►
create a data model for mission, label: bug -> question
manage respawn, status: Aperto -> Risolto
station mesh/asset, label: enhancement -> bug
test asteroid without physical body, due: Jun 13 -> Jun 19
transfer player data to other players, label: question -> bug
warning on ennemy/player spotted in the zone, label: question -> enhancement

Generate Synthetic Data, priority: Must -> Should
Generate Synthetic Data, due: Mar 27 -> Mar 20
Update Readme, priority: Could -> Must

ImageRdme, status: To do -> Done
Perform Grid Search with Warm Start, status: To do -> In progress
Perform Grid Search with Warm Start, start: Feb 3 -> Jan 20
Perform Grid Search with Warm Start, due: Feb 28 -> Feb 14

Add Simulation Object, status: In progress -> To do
◄
▶ _Aim of the task_: Once the records have been read, print them all again exactly.

▶ _Response to this task_:
create a data model for mission, label: bug -> question
manage respawn, status: Aperto -> Risolto
station mesh/asset, label: enhancement -> bug
test asteroid without physical body, due: Jun 13 -> Jun 19
transfer player data to other players, label: question -> bug
warning on ennemy/player spotted in the zone, label: question -> enhancement

Generate Synthetic Data, priority: Must -> Should
Generate Synthetic Data, due: Mar 27 -> Mar 20
Update Readme, priority: Could -> Must

ImageRdme, status: To do -> Done
Perform Grid Search with Warm Start, status: To do -> In progress
Perform Grid Search with Warm Start, start: Feb 3 -> Jan 20
Perform Grid Search with Warm Start, due: Feb 28 -> Feb 14

Add Simulation Object, status: In progress -> To do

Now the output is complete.